On the Wings’ prospects in the tournament: “Some guys had real good tournaments. I know some guys really put a lot of work in this summer. Dennis Cholowski put lots of work in, Vili Saarijarvi – they had good camps. Givani Smith had a good camp. The line of Veleno, Rasmussen and Zadina all showed moments of being very good.

“Overall it was great to see some of our young guys look like they’ve taken some steps and are ready for this camp.”

Blashill again emphasized there are jobs available: “After two years not being good enough, it’s as wide open a camp as we’ve had here in a long, long time," Blashill said. "It has to be, based on the results we’ve had. I hope that a bunch of guys we’ve had on our team got better this summer and they come back way better, because then we’ll be a better team.

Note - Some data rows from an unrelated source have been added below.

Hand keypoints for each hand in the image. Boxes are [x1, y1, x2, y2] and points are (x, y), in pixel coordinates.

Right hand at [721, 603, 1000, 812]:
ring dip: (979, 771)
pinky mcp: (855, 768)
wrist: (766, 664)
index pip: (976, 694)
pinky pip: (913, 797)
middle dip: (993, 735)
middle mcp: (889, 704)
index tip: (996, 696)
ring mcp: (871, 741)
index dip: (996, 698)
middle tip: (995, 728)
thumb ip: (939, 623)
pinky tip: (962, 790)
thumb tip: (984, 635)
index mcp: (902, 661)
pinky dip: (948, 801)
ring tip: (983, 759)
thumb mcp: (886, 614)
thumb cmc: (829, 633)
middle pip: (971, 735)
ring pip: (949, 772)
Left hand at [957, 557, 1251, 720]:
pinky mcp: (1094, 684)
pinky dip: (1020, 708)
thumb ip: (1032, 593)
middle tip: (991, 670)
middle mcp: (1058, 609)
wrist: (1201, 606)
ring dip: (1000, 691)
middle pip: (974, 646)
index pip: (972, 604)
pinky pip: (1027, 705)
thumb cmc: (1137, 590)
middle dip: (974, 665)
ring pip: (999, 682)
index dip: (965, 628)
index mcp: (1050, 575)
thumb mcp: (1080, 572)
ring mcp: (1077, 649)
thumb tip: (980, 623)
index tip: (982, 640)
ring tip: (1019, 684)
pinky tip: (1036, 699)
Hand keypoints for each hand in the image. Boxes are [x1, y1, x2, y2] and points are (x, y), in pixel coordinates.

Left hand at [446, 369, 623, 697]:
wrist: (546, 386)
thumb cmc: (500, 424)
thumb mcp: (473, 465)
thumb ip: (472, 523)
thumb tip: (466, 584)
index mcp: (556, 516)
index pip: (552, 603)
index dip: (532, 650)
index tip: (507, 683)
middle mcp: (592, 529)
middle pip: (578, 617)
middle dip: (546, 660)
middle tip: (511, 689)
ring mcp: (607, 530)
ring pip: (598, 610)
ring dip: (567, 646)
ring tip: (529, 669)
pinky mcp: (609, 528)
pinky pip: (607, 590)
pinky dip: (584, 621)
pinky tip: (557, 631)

“Then, I hope a bunch of young guys are in position to really challenge and try to take other guys’ jobs. They can’t be given jobs. If they’re given jobs, then it means they’re not necessarily better. It’s when they earn jobs by taking them, it means they’re better than the guys’ jobs they’re taking. It’ll be ultra-competitive in the sense that we’re as open as we ever have been to the jobs being given to whoever earns them.”

What will Blashill’s message to the team be? “I hope we have a room full of guys who got better and if they didn’t, then we have to find a way to replace them because we need to make sure we’re a better hockey team than we were at the end of last year.”